- Data supplied
----

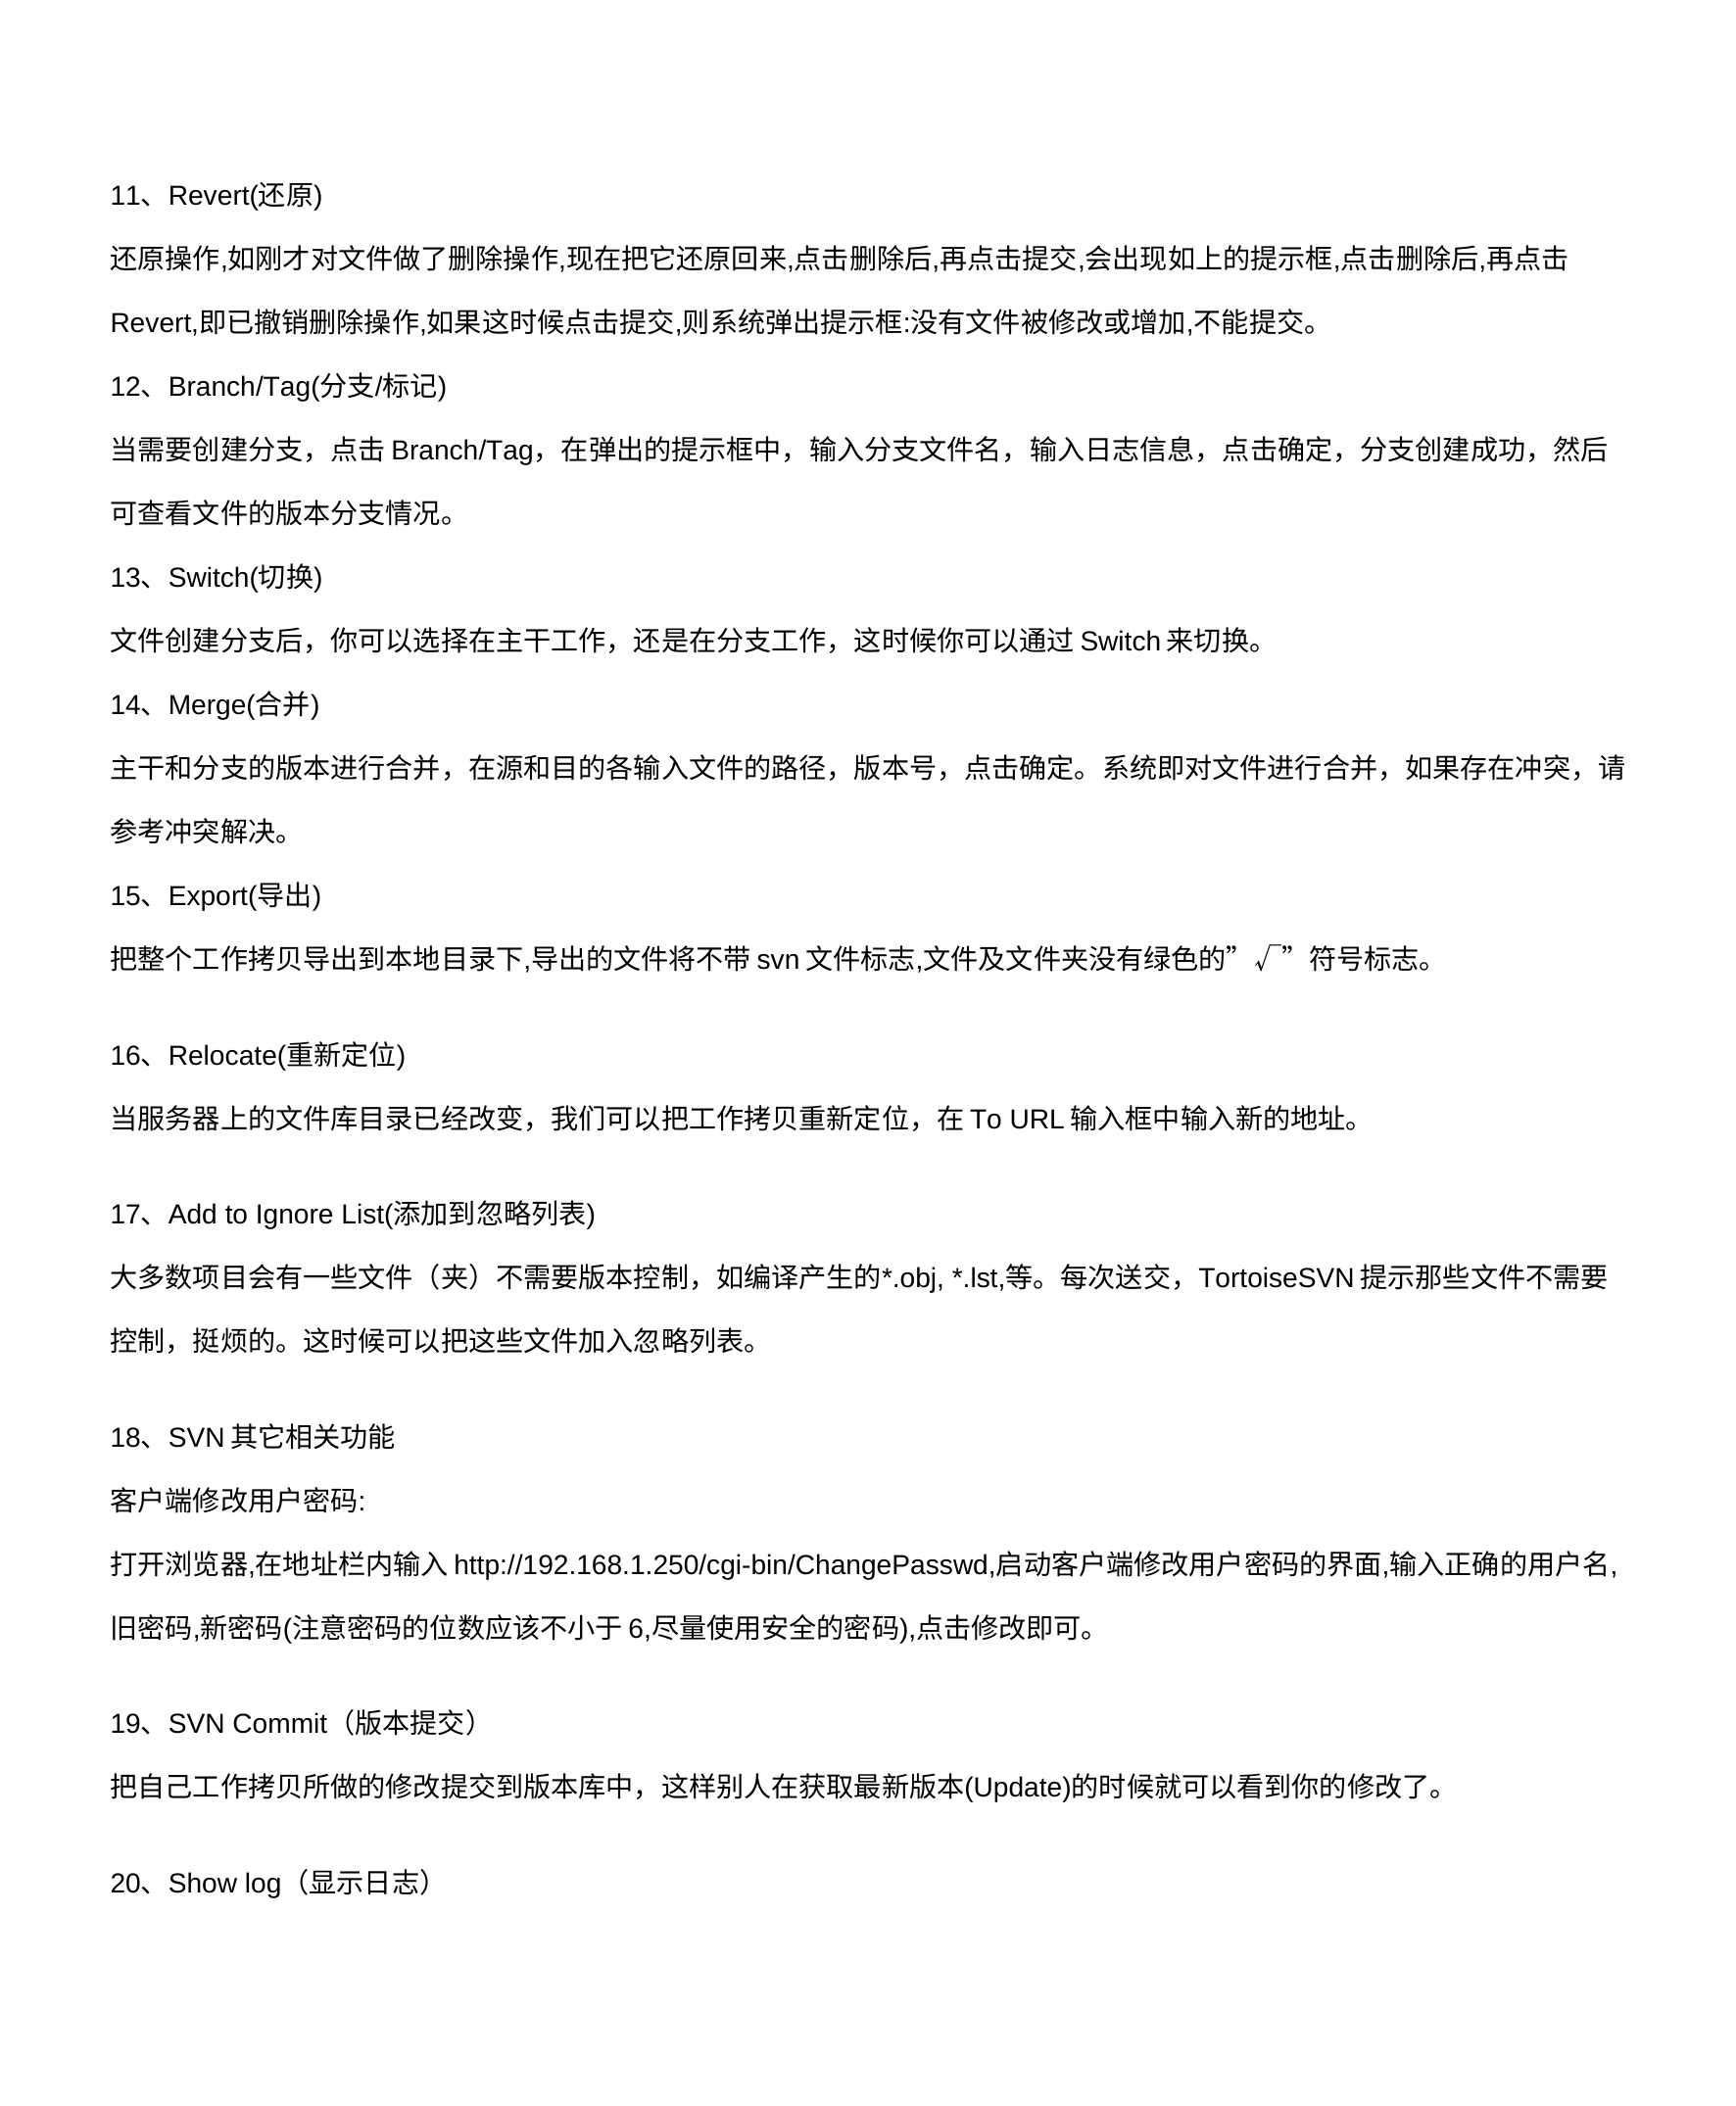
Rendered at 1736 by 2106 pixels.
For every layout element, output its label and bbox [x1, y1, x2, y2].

text [110, 162, 1626, 1912]
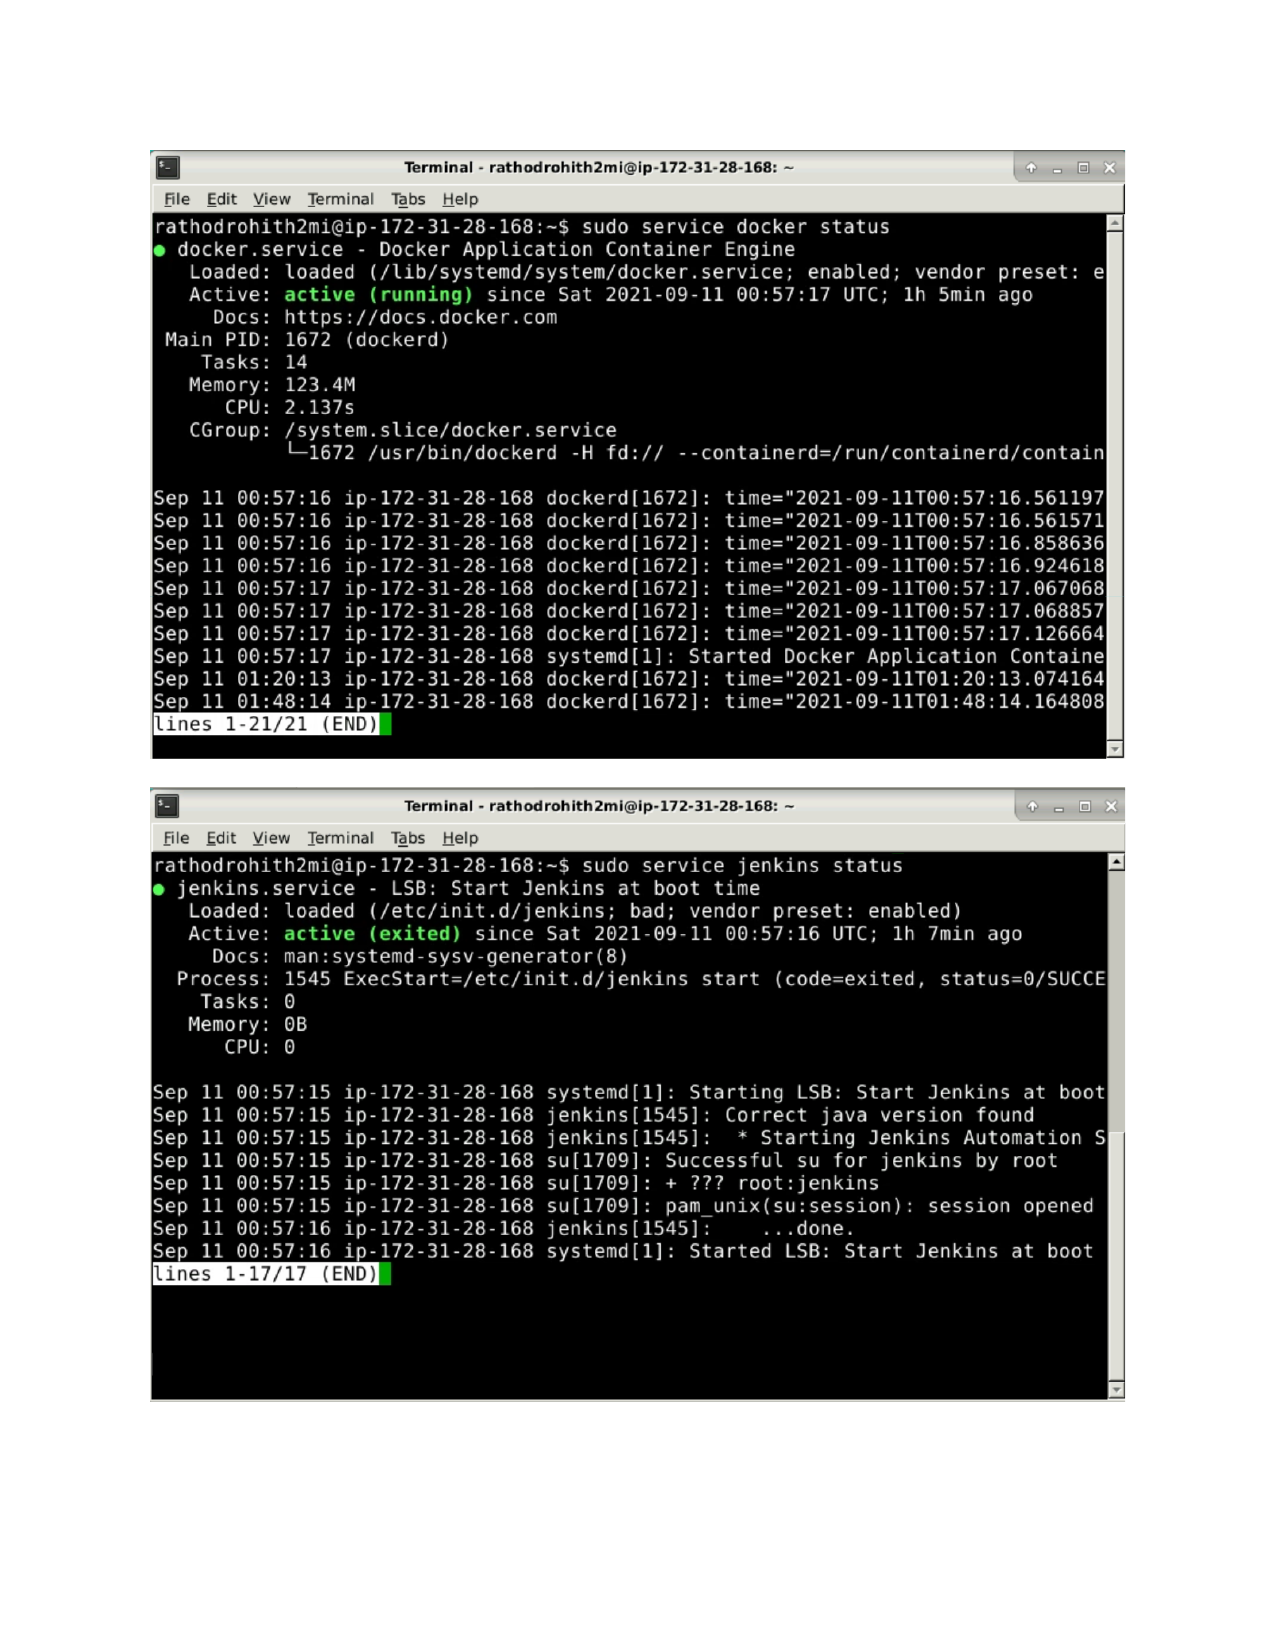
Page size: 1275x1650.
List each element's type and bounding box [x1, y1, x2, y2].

picture [150, 787, 1125, 1402]
picture [150, 150, 1125, 759]
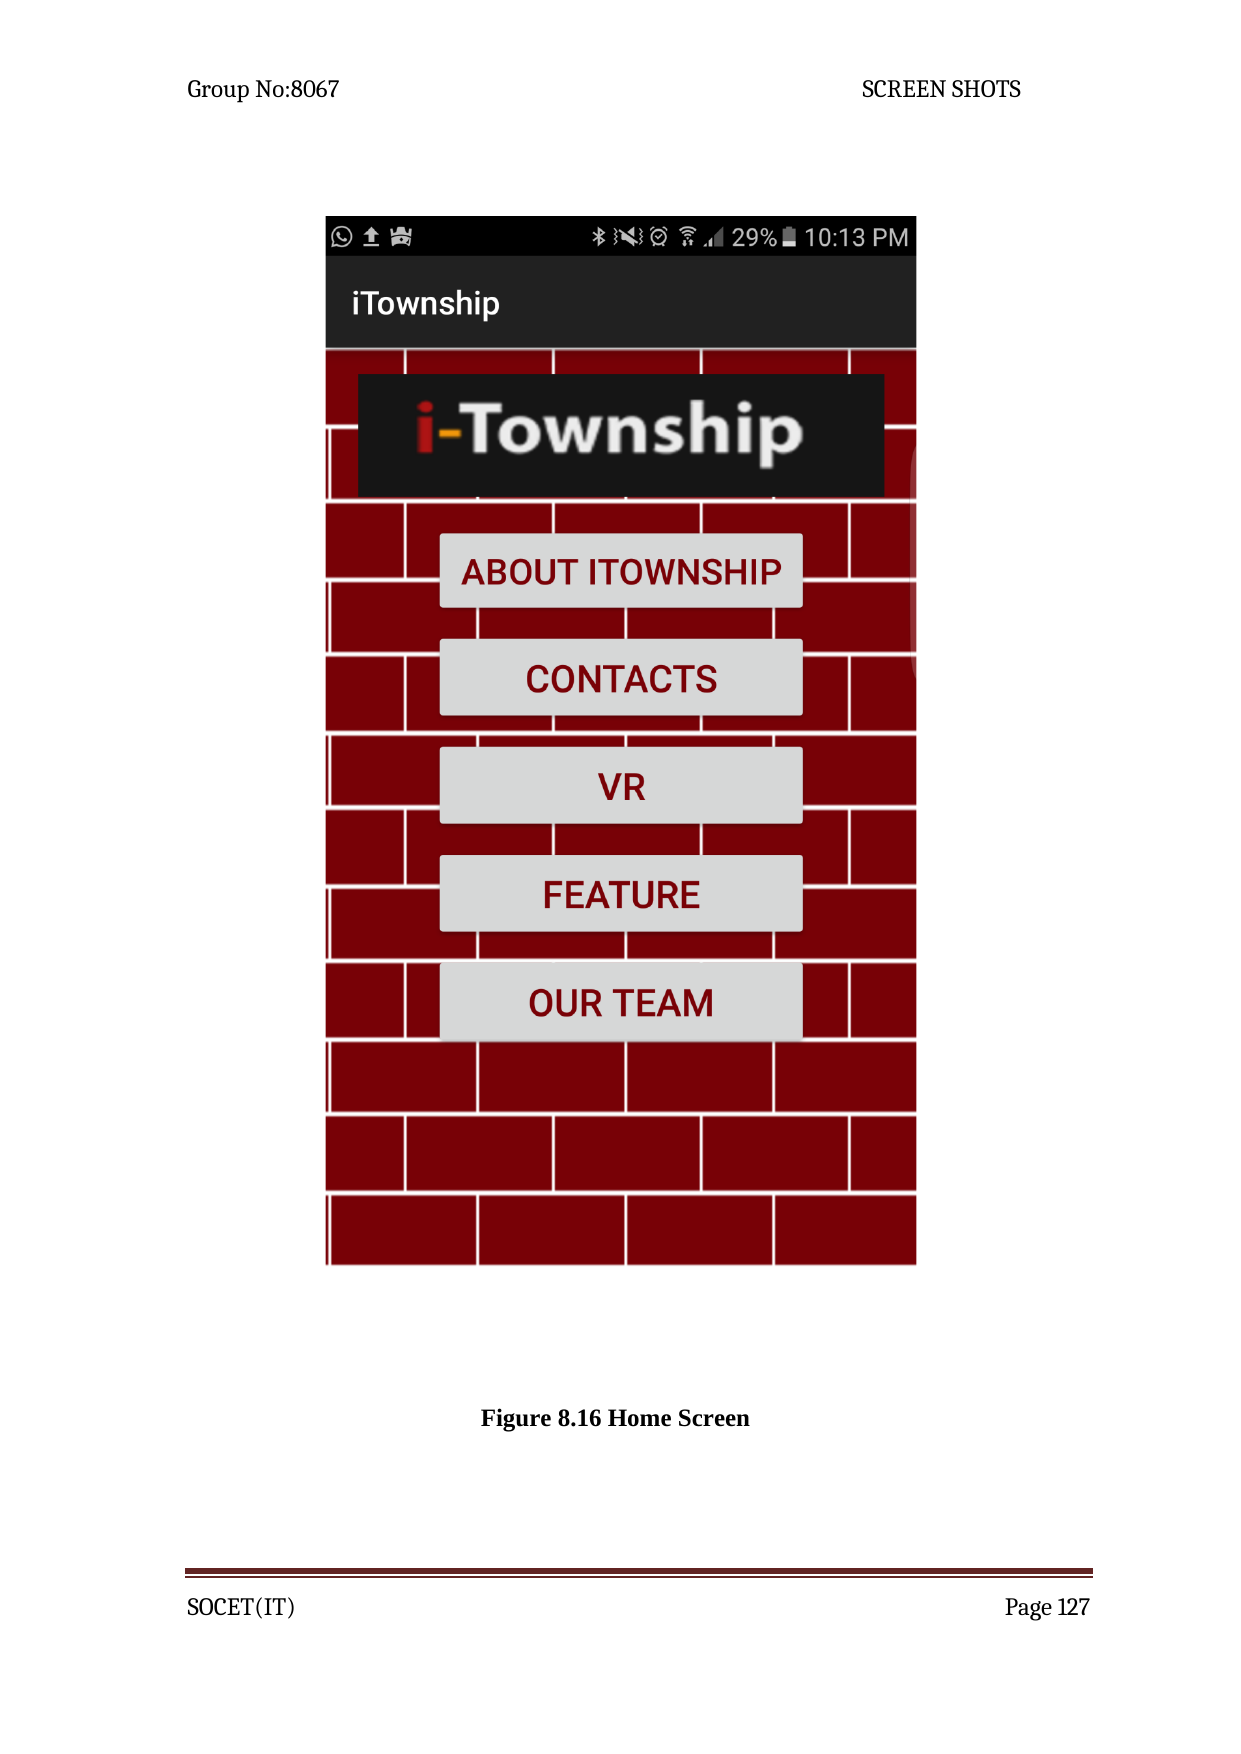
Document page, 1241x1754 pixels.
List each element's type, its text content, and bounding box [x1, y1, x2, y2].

picture [325, 216, 917, 1267]
text Figure 8.16 Home Screen [186, 1403, 1056, 1432]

----

- Request
Beginning with the line that holds "List each element's type, its", please return every line through the end of the data, exactly as written.

- Exercise output
List each element's type, its text content, and bounding box [x1, y1, x2, y2].

picture [325, 216, 917, 1267]
text Figure 8.16 Home Screen [186, 1403, 1056, 1432]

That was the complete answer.